Occupy Wall Street is currently implementing the “whine whine whine” plan.

Problem with writing humor columns is that they get bumped for more serious ones. Who cares about serious stuff?

My current writer status is “hack”. My goal is to eventually reach “expensive hack”.

“How can I be sure you’ll take good care of my wingtips?” “That’s because I’m going to implement the shine-shine-shine plan.”

“Glad this debate is over. Now it’s time to get drunk using my wine-wine-wine plan.”

I liked the first Matrix movie, but it wasn’t good enough to justify ruining all other action movies forever after.

“I will compliment this woman’s figure using my ‘Fine fine fine’ plan.”

After the debate, someone suggested to Cain that 9-10-8 would work better. Cain broke a chair over the man’s head.

23 Comments

  1. Frank:

    “My current writer status is “hack”.”

    Nice to see we can agree on something!

    Best Regards,

    Monkey Faced Liberal

    [Ooh!
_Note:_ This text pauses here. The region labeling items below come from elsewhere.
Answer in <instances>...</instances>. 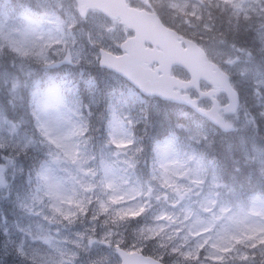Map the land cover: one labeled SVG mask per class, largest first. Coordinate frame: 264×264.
<instances>
[{"label":"clouds","instance_id":"1","mask_svg":"<svg viewBox=\"0 0 264 264\" xmlns=\"http://www.w3.org/2000/svg\"><path fill=\"white\" fill-rule=\"evenodd\" d=\"M0 264H264V0H0Z\"/></svg>","mask_w":264,"mask_h":264},{"label":"water","instance_id":"2","mask_svg":"<svg viewBox=\"0 0 264 264\" xmlns=\"http://www.w3.org/2000/svg\"><path fill=\"white\" fill-rule=\"evenodd\" d=\"M121 71H125L131 74V69H132V57L130 56V59L122 65L118 66Z\"/></svg>","mask_w":264,"mask_h":264}]
</instances>
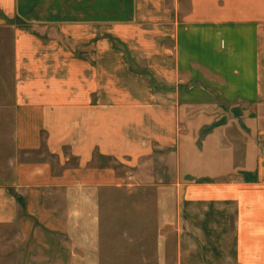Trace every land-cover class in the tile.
Returning a JSON list of instances; mask_svg holds the SVG:
<instances>
[{
	"label": "crops",
	"instance_id": "crops-1",
	"mask_svg": "<svg viewBox=\"0 0 264 264\" xmlns=\"http://www.w3.org/2000/svg\"><path fill=\"white\" fill-rule=\"evenodd\" d=\"M190 1L186 17L179 0L171 9L175 89L165 104L148 106V121L130 107L105 115L103 106H91L79 147L71 148L76 167L57 175L49 163L13 160L15 182H0V264H136L130 255L117 260L103 240L104 195L107 201L108 190L123 188L132 189L131 203L140 197L136 192L155 191L153 211L144 208L137 219L155 242L135 249L149 257L154 252L155 264H264V0ZM152 2L0 0V7L36 25L129 28L144 21L141 6ZM28 40L17 38L19 58ZM7 90L0 84L4 123ZM20 91L14 107L21 109ZM17 113L12 138L17 153L27 152L26 141L37 144L36 119ZM151 120L159 124L154 138L146 131Z\"/></svg>",
	"mask_w": 264,
	"mask_h": 264
},
{
	"label": "rangeland",
	"instance_id": "rangeland-1",
	"mask_svg": "<svg viewBox=\"0 0 264 264\" xmlns=\"http://www.w3.org/2000/svg\"><path fill=\"white\" fill-rule=\"evenodd\" d=\"M174 1L162 0L165 5L162 6L158 4L160 0H155L151 8L144 4L139 14L144 21L129 28L106 22L86 27L76 21L36 25L15 11L0 7V37L7 39L6 43H0V67L4 71V75L0 74V84L8 85V120L7 123L0 121V182H15L16 176L10 169L13 160L19 164L49 163L57 175L63 173V168L76 167L79 157L71 156V148L79 147L80 125L91 106H103L105 115L110 114L112 107H130L139 119L148 121V106L168 102V94L175 89L177 78L176 31L170 24L175 17L171 10ZM179 6L181 15L186 17L191 11V1L179 0ZM19 37L30 38L29 44L24 45L23 58L17 55ZM17 87L24 89L19 92L25 103L21 109L14 107ZM124 109L121 114L127 111ZM17 112L28 116L26 119L29 115L36 119L33 126L30 123L27 126L38 133L34 141L37 144L31 139L26 141L23 147L29 148L27 152L18 150L17 153L12 138L17 126L13 118L19 114ZM3 113L2 109V116ZM151 121L146 131L154 138L159 124ZM64 134L68 137L67 144L62 139ZM67 157L69 160L64 165ZM122 164L115 167L121 168ZM130 190L123 188L113 194L108 190L107 201L104 195L108 217L104 221V244L115 251L116 258L130 255V260L136 264H155L154 252L151 257L148 251L135 252L137 246L149 247L155 242L154 236L145 237L137 220L142 218L144 208L152 206L153 211L155 191L136 192L140 197L131 203ZM20 203L25 206L23 201ZM12 241L8 243H14ZM121 262L118 264H123Z\"/></svg>",
	"mask_w": 264,
	"mask_h": 264
}]
</instances>
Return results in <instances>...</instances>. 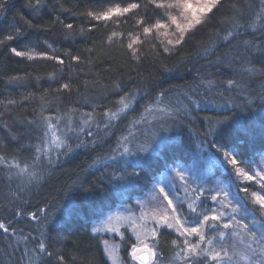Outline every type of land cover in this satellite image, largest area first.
<instances>
[{
	"label": "trees",
	"instance_id": "trees-1",
	"mask_svg": "<svg viewBox=\"0 0 264 264\" xmlns=\"http://www.w3.org/2000/svg\"><path fill=\"white\" fill-rule=\"evenodd\" d=\"M131 2L141 7L119 19L97 21L87 14ZM262 11L264 0H221L209 14L210 23L197 26L173 48L158 35L143 34L145 26L165 18L149 0H0V156L15 158L22 167L34 163L29 171L36 173V178L21 177L17 169L0 165V222L15 233L0 230V264L30 263L35 253L28 250L39 239L53 255L41 254L35 264H109L101 241L92 234L94 225L145 197L170 169L189 170L199 157L214 159L212 182L222 181L237 191L238 182L255 191L240 184L216 148L237 155L242 167L264 159ZM235 19L243 25L239 35L230 43L223 41ZM113 32L123 36L113 37ZM129 33L140 34L144 41L134 45L139 60L127 48ZM12 49L25 55L16 56ZM250 67L257 72L245 71ZM205 76L215 77L221 86L210 97L211 108L190 110L189 118L177 109V117L167 120L161 133L158 154L138 163H107L132 114L151 105L161 92L167 97L189 94ZM229 80L239 86H229ZM128 92L136 94L132 110L105 127L103 113L117 111L121 95ZM41 112L60 125L59 117L69 112L77 121L84 113L94 115L92 135L86 129L81 139L73 137L70 155L45 168L33 161L35 146L41 143ZM246 195L240 192V197ZM248 207L254 208L250 198ZM175 239L167 230L159 232L160 263L168 264ZM133 244L129 237L122 244L126 262Z\"/></svg>",
	"mask_w": 264,
	"mask_h": 264
},
{
	"label": "snow or ice",
	"instance_id": "snow-or-ice-1",
	"mask_svg": "<svg viewBox=\"0 0 264 264\" xmlns=\"http://www.w3.org/2000/svg\"><path fill=\"white\" fill-rule=\"evenodd\" d=\"M156 8L163 10L164 20H157L151 25H147L142 29L145 36H149L155 31L158 35L168 36L169 29L174 26L175 31L172 35L175 39H168L167 44L173 48L178 47L184 43L185 36L193 32L197 26L206 25L210 23L211 17L209 14L213 12L221 0H199L198 5H194L192 0H149ZM141 4L139 2H131L126 6L121 7L119 4L113 5L99 13L88 12L87 14L97 21H110L113 18H121L133 10L139 9ZM174 10V11H173ZM262 21H264V11L258 14ZM143 23V20L138 21ZM238 19L233 20V26L226 31V34L221 37L223 41L229 43L239 35L238 29L242 27ZM71 28L72 25H67ZM264 27V25H262ZM164 31L161 32L160 30ZM123 36V33L113 32L112 36ZM130 41L127 43V48L131 50V55L134 59L139 60L137 56L139 48L134 45L143 44L140 34L133 36L128 34ZM8 39H12L11 36ZM16 56H24L25 53L12 49ZM164 51H169L168 47ZM32 57L29 56V59ZM55 59V57H48ZM77 61L79 57H74ZM60 60L59 63H63ZM250 74L257 72V69L250 67L245 69ZM261 75H264V67L259 70ZM207 86L212 87L214 81H207ZM229 86H239V82L235 80L227 81ZM64 89H68L69 85L64 84ZM135 93L128 92L122 94L118 101L119 108L117 111H110L103 113L107 118L105 127H109L114 119H120L121 114H126L134 105ZM167 99V93L161 92L159 96L153 101L155 108H147L146 110L151 114L153 111L169 115V108L162 106ZM9 103H15L9 101ZM77 110L73 109L72 112ZM72 112L66 113L64 116L59 117L63 121L60 125L54 121L57 118L48 116L44 117L41 112L42 120V136L41 143L35 146V156L33 161H41L43 156L48 157V163H52L53 146L56 150L63 149L66 152L72 150V134L82 130L84 126H89L88 135H92L91 126L94 120L93 113H84L80 121L74 119ZM99 127V124L95 125ZM63 128V131H61ZM47 138V139H45ZM128 137L123 138L120 142L122 155H135L126 146ZM82 146L78 143L77 147ZM145 150V149H140ZM216 151L223 157L222 163L231 165L232 170L236 176L243 177L247 181H255L259 186L257 191L250 192L249 187L241 186L237 182L238 192L232 194L229 188L217 185L214 188H205L195 174L191 177L186 176L182 168L173 169L175 177L178 178L185 186V192L191 191L192 196H186L185 199L179 201V207L174 204L173 199L166 191L165 187L155 189L150 201L152 207L148 208V203L141 204V212L139 217H123L130 223L132 232L136 237L137 243L131 246L130 256L134 260H139L141 264H157L158 257V237L159 229L165 227L172 229L177 234V239L171 243L174 246L173 255L169 258L168 264H264V167L259 170H253L250 165L240 166L242 161L238 159L237 155L230 152L223 147H217ZM0 165H5L8 168L17 169V176H29L36 178L35 171L29 172V168H34V163H26L21 166L20 163L15 162V158L11 161L6 160L0 156ZM245 167L248 171H245ZM191 171V170H189ZM243 192L247 194L245 197L237 199L238 193ZM207 193V195H205ZM258 207L249 208L248 200ZM185 200L188 201L187 208L185 209ZM204 200L209 203L205 204ZM144 209H148L145 211ZM32 219H37V214L32 213ZM251 215L252 224L259 225V234L250 226L249 223L242 222L243 217ZM138 221L141 223L138 224ZM152 221L147 227H142L143 222ZM139 229V230H138ZM0 230L4 233L10 231L9 227L0 222ZM91 231L93 233L102 232H116L105 224L103 226H94ZM118 234V233H117ZM15 235V233H13ZM43 236V233H41ZM151 238L153 243L150 245L148 239ZM194 238V239H193ZM18 240L27 241L28 237H18ZM107 246L108 241H103ZM35 253L34 257L30 258V264H35L36 258L43 256L51 257L53 253L46 248L45 240L39 239L36 248L28 250ZM105 254L111 260L112 264H124L118 256V250L105 249ZM63 260V257H57ZM92 264V262H90Z\"/></svg>",
	"mask_w": 264,
	"mask_h": 264
},
{
	"label": "rangeland",
	"instance_id": "rangeland-1",
	"mask_svg": "<svg viewBox=\"0 0 264 264\" xmlns=\"http://www.w3.org/2000/svg\"><path fill=\"white\" fill-rule=\"evenodd\" d=\"M192 3L194 5H198L199 0H192ZM174 11V10H173ZM133 12V11H132ZM130 14V13H128ZM127 14V15H128ZM125 15V16H127ZM124 17V16H123ZM115 18V17H114ZM113 18V19H114ZM165 19V18H164ZM163 19V20H164ZM161 32L164 30L161 29ZM175 31L174 26L169 29V35L168 36H162L158 35L155 31H153V34L155 36H159L164 40L168 39H175V37L172 35V33ZM214 81V85L212 87L207 86V81ZM217 80L215 77L210 76V77H202L200 80L192 87V90L189 92V94L182 93L180 95L177 94H171L169 97H167L165 104L162 106L168 107L169 108V115H164L163 113L153 111L151 114L146 110L147 108H155V105L152 103L145 109H138L137 113L132 114L131 117V122H129V125L125 129L124 134L118 141L117 148L115 150V153L110 157V159L107 160V163H110L112 161L116 160H122L124 164H130V163H138L141 162L144 158H146L149 155H156L158 154V149L161 147V133H164L163 129L164 126L166 125L167 120H172L177 117V109L180 111H184V115L187 118L191 116L192 111L190 110H203L204 108H211V103H210V97H212V93H214V89L217 88ZM221 87V86H219ZM192 94L194 96H192ZM133 108V107H132ZM132 108L130 110H132ZM130 110L128 112H130ZM189 110V111H188ZM124 114L122 113L121 116ZM55 123H58L55 122ZM87 131V135L89 132V126H84L82 130H78L77 133L72 134V139L75 137V139H81V135L85 133L84 130ZM61 131H63V128H61ZM90 136V135H89ZM128 137V143L127 147L130 149L131 152L135 153V155H128V154H123L122 155V149L120 148V142H123V138ZM47 139V138H45ZM73 140L76 142V140ZM140 149H145V150H140ZM70 152H66L63 149L56 150L55 147L53 146V151L51 153L52 155V163H48V157L43 156L41 161H35V163L40 164L42 168H45L49 165H56L58 162L64 160L67 158L68 155H70ZM214 159L212 158H202L199 157L196 162L191 166L189 170L186 168H182L185 171L186 176L191 177L193 174L197 176V178L200 180V183L204 185L205 188H214L217 185L224 186L226 189L229 188L228 184H224L222 181H215L212 182L213 180H210V171H211V165L212 161ZM215 163V162H214ZM40 166L39 170L41 169ZM260 167H264V159L259 163L254 166H252L253 170H259ZM174 169V168H173ZM173 169H170L167 171L163 177L160 178L159 182L152 187V189L148 192V194L143 197L142 199L138 201H134L131 205H125L122 207V209L116 213L110 214L107 218L102 220L101 222L95 224L94 226H103L105 224H108L109 227L116 229V232H102V233H93L92 234L97 237L101 241V246L103 249L104 256L106 260L108 261L109 264H112L111 260L108 258V256L105 254V249H113L116 248L118 250V256L121 260H123L124 264H141L139 260H134L130 256V252L128 255V261H124L123 256H122V244L124 243L126 237H129L134 241V244L137 243L136 237L132 232V228L130 226V223L127 220L122 219L123 217H139L140 212H141V204L148 203L150 201V198L154 192L155 189H158L159 187H165L166 191H168L169 195L173 199L174 204H177L179 207V201L182 199H185L186 196L190 197L193 195L191 191L185 192L184 188L185 186L182 184V182L175 177V172ZM178 169V168H176ZM42 170V169H41ZM245 171H248V169H245ZM30 172V171H29ZM23 177V176H21ZM240 184L242 185H252L257 191L258 185L256 184L255 181H247L243 177H236ZM230 191L232 194L237 193V189L234 187ZM207 195V193L205 194ZM241 198L240 197V192L238 193L237 199ZM251 201V198H250ZM187 203L188 201L185 200L184 207L185 209L187 208ZM205 204H208V200H204ZM253 207H258L257 205H254L251 202ZM152 205L151 203H148V208H151ZM147 211L148 209H144ZM242 222L244 223H249L250 226L253 228V230H256L257 233L259 234V225L252 224V216L247 215L243 217ZM141 223L138 221V224ZM149 224H153L152 221H145L142 224V227H147ZM9 227V226H8ZM139 230V229H138ZM161 230H167L171 232L177 239V234L175 233L174 230L172 229H167L165 227H161L159 229V232ZM118 233V234H117ZM5 234H10L13 236L12 233L8 232ZM108 241L107 246L103 243L104 240ZM194 239V238H193ZM148 243L151 245L153 243L152 239H148ZM30 264V263H28ZM149 264H152L150 261ZM157 264H162L157 261Z\"/></svg>",
	"mask_w": 264,
	"mask_h": 264
}]
</instances>
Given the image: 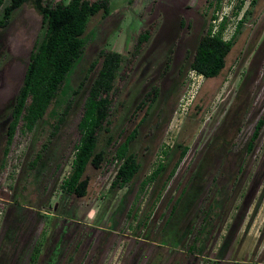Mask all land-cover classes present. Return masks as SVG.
<instances>
[{"label":"rangeland","instance_id":"1","mask_svg":"<svg viewBox=\"0 0 264 264\" xmlns=\"http://www.w3.org/2000/svg\"><path fill=\"white\" fill-rule=\"evenodd\" d=\"M130 1L110 0L111 15L91 19L87 53L61 94L72 96L101 49L130 58L111 131L99 141L106 160L99 170L88 167L84 198L64 195L61 186L72 169L77 126L99 66L31 170L51 115L32 132L19 129L7 157L4 150L11 110L42 33L41 17L27 5L0 29V264H31L37 244V264H264V126L248 151L264 119V0H223L219 6L217 0ZM224 22V40L234 39L224 70L215 79L193 74L189 63L199 39ZM146 30L151 39L132 58ZM154 85L160 86L156 103L141 108ZM135 128L130 151L141 170L132 184L112 189L115 151ZM110 136L114 143L107 146ZM184 147L189 152L181 158ZM160 164L165 170L151 181ZM213 203L220 210L199 254H191Z\"/></svg>","mask_w":264,"mask_h":264},{"label":"trees","instance_id":"2","mask_svg":"<svg viewBox=\"0 0 264 264\" xmlns=\"http://www.w3.org/2000/svg\"><path fill=\"white\" fill-rule=\"evenodd\" d=\"M222 1L217 0V5L219 6ZM251 4L254 5L255 0ZM27 5H32L40 15L42 33L38 36L30 54L22 85L11 110L4 156L9 155L19 129L32 132L42 120L51 115L48 138L30 163L31 170H35L43 160L46 150L66 124L75 98L81 93L90 75L99 66L97 75L89 88L82 117L77 126L79 139L74 145L72 169L61 186L64 195L84 198L87 196L90 185V177L86 173L88 167L91 166L99 170L106 160L105 151L98 150L99 141L103 133L108 134L111 131L110 118L119 93V84L123 78L122 72L130 58L128 59L127 56L115 51L101 49L98 58L89 67L77 90L73 91L71 97L62 99L61 94L66 83L87 53L89 41L86 31L91 19L100 12H103L104 17L108 18L112 13L111 2L110 0H70L69 2L66 0H0V10H2L0 29L7 28L15 13ZM245 16L239 21L238 30L244 24ZM183 25L184 21H182ZM224 29L225 22L220 25L217 32H214L212 28L209 29L199 39L193 58L189 63L190 70L205 79H215L221 74L226 66V58L234 47V39L224 40ZM150 39L151 32L149 30L142 32L137 38L131 57L139 56L140 51ZM170 69V62H168L165 72ZM159 95L160 86L154 85L139 106L151 109ZM53 109L55 111L51 113ZM263 126L264 119L260 120L255 128L248 145V151L253 150ZM137 135L138 129L135 128L115 151L112 161L117 165V171L111 185L112 189L117 187L122 189L132 184L141 170L137 156L130 151V146L136 140ZM113 143L114 139L110 136L106 144L110 146ZM188 152L189 148L184 147L181 158H184ZM164 170L165 166L160 164L150 180H155ZM219 210L220 207L217 203L209 206L205 218L206 225L201 227L199 235L189 246L188 251L191 254H199V244L202 243L203 237L208 231L211 219H214L213 217ZM175 211L176 206H173L172 213ZM38 246L39 244L33 249L31 264L38 262L41 253ZM39 247L41 248L42 245Z\"/></svg>","mask_w":264,"mask_h":264},{"label":"built area","instance_id":"3","mask_svg":"<svg viewBox=\"0 0 264 264\" xmlns=\"http://www.w3.org/2000/svg\"><path fill=\"white\" fill-rule=\"evenodd\" d=\"M193 72V74L195 73L194 71H192ZM196 74V73H195Z\"/></svg>","mask_w":264,"mask_h":264}]
</instances>
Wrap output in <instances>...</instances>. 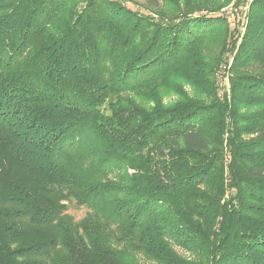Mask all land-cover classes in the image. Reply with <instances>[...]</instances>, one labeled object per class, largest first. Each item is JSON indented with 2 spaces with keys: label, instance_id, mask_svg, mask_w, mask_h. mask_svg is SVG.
Masks as SVG:
<instances>
[{
  "label": "trees",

He got me good. He took what I said about myself and turned it around 360 degrees so it was about myself. Clever. -Ed.]

  2. I make good pickles with the brine-brine-brine plan.

    After discovering Obama apologized to the familys of the terrorists we recently bombed, and was turned down by Japan to apologize for the nukes. ,ANYONE up therelast night is a better choice. Some, though, are much better than others.

  3. Per liberal logic, Republicans are trying to destroy the economy AND care only about profits.

    Per liberal logic, we’re horrid racists who want to get a black man out of the White House by putting a black man in the White House.

    Per liberal logic, the skies are green and the pastures are blue, kitties bark and doggies purr, the Sun rises in the West and lands in the East…

  4. “My current writer status is “hack”. My goal is to eventually reach “expensive hack”.

    Good luck, I have spent years in the effort and just can’t reach the level where I can claim my desired title “Brian the Somewhat Nifty”

  5. ““I will compliment this woman’s figure using my ‘Fine fine fine’ plan.”

    …and then Sarah K’s divorce lawyer will present you with a document, a ballpoint pen, and the sign, sign, sign plan.

  6. Yay let’s vote for a guy who was chairman of the Kansas City branch of the Federal Reserve…the thing that brought on the income tax which was only supposed to be temporary and it was going to stay low. His plan will never be corrupted by a greedy, over-reaching government and it will stay only at 9% and never go higher…on top of the 9% sales tax which will also just stay at 9%. There is absolutely no need to audit the Fed because it isn’t important to figure out where and how much money is being sent away to foreign countries. No need to get back on a gold standard with our dollar because it’s good to have a fiat currency that has debt attached to it as soon as it rolls off the printing press through purchasing the dollars from the Federal Reserve (a not-so-government bank) with government bonds. No need to have a gold standard with this fractional reserve lending which inflates the currency (it really is just fancier looking monopoly money).
    Let’s all bash Obama for how crappy the economy is. I mean, after all he only continued with the exact same policies Bush put forth. I voted for Bush, I voted for McCain, now I realize it doesn’t matter what letter is next to their name they are all the same. I’m not going to vote because I find it odd how out of a country with over 310 million people we only get two to choose from when it comes time to pick a president. On top of that, people want that illusion of choice because if a third party candidate runs *GASP* “They will detract from the votes of candidate letter X! He’s going to prevent my choice of puppet from getting in office!”

  7. God had Abraham look up at the stars and promised him the Millijew.

    in regards to the palestinians: for a death crazed society that produces about absolute zero, there sure are a lot of them. maybe instead of foreign Aid we should just give them condoms.